Mexico’s national security commissioner has rejected a claim that the new federal government will inherit a security situation that is “in ruins.”
In an interview with Milenio Televisión, Renato Sales conceded “there are many [security] problems” in the country but argued that the strategies adopted by the current federal government to combat them have been the right ones.
“. . . I would have to say that we’re not in the best of possible worlds in the matter but nor are we, I believe, on the wrong path. I believe that what has been done during the administration of President Enrique Peña Nieto on security is correct,” he said.
Alfonso Durazo, president-elect Andrés Manuel López Obrador’s nominee to head up a newly created Secretariat of Public Security, said at last week’s peace forum in Morelia, Michoacán, that “the next government will receive a security [situation] in ruins.” That, he said, “speaks to the scale of the challenge we will have to face.”
He also said assertions that Mexico had turned into a grave were “deserved.”
The incoming government has indicated that it intends to make significant changes to Mexico’s security strategy, which could include implementing an amnesty law that would pardon low-level criminals and legalizing some drugs.
Mexican and U.S. law enforcement authorities last week announced new security strategies including the creation of a joint investigative team that will target the leaders and finances of Mexican cartels.
But Durazo indicated that the next government would not treat combating cartel leaders and cartel finances as equal priorities.
“It will be more important to go after drug trafficking money than the drug traffickers themselves,” he said, explaining that the former was most crucial to their capacity to operate.
While Sales agreed that “you have to go after the money of these people,” he also charged that the targeting of organized crime bosses, as has occurred under the current administration, should continue, highlighting that 110 of 122 priority targets have been arrested during Peña Nieto’s term.
“. . . Capturing them is very important and it has had a very good influence [on the security situation]. Are we going to allow these targets to continue operating? . . . The arrests have reduced the rates of violence and homicides,” he said.

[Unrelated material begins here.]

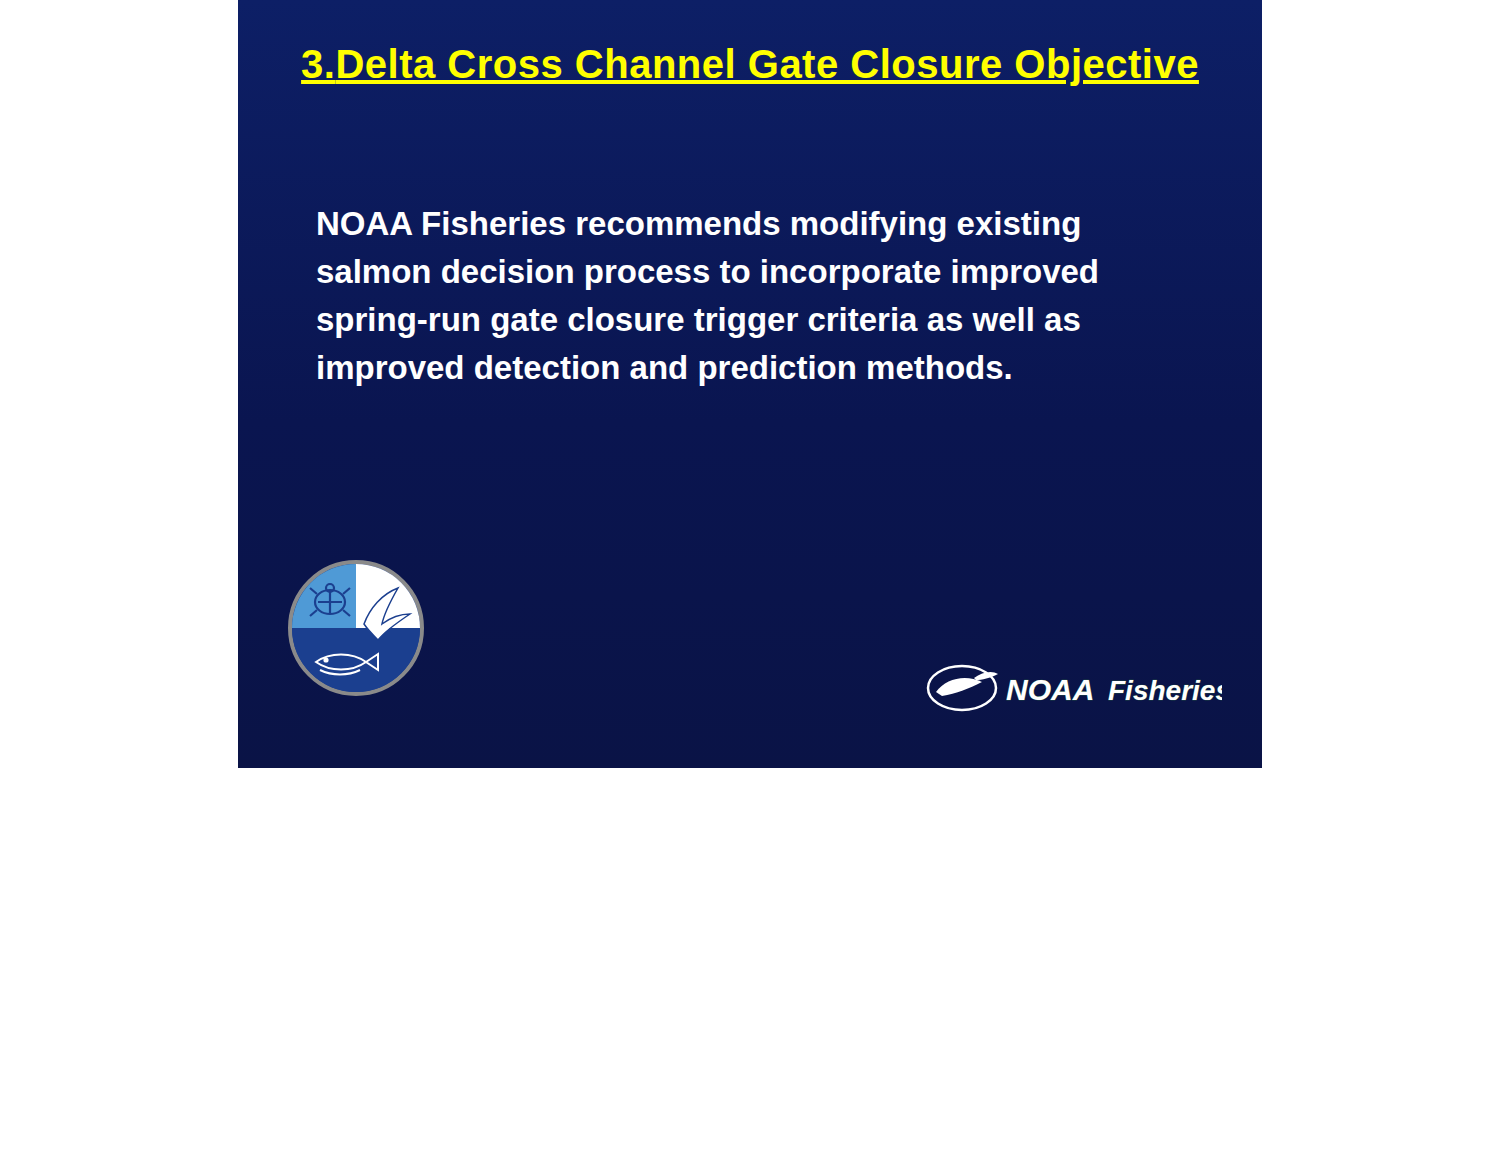3.Delta Cross Channel Gate Closure Objective
NOAA Fisheries recommends modifying existing salmon decision process to incorporate improved spring-run gate closure trigger criteria as well as improved detection and prediction methods.
NOAA Fisheries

Sales added that some constitutional and legal modifications are needed in order to better combat crimes such as arms trafficking and money laundering but stressed that wholesale changes to the security strategy were not required.
“I would not be of the opinion that what has been done in this and other administrations [needs to be] radically dismantled,” he said.
Asked why homicide numbers have spiked in the past two years, the security commissioner said the government would need “to be self-critical and review the internal and external factors” that allowed the current administration to initially reduce the homicide rate before it increased again.
Last year was the most violent in at least two decades with more than 31,000 homicides, according to figures reported by the federal statistics agency last month.
However, Sales said that violence in states such as Tamaulipas and Michoacán has decreased in comparison with times in the past when cartels such as the Zetas were directly attacking the civilian population.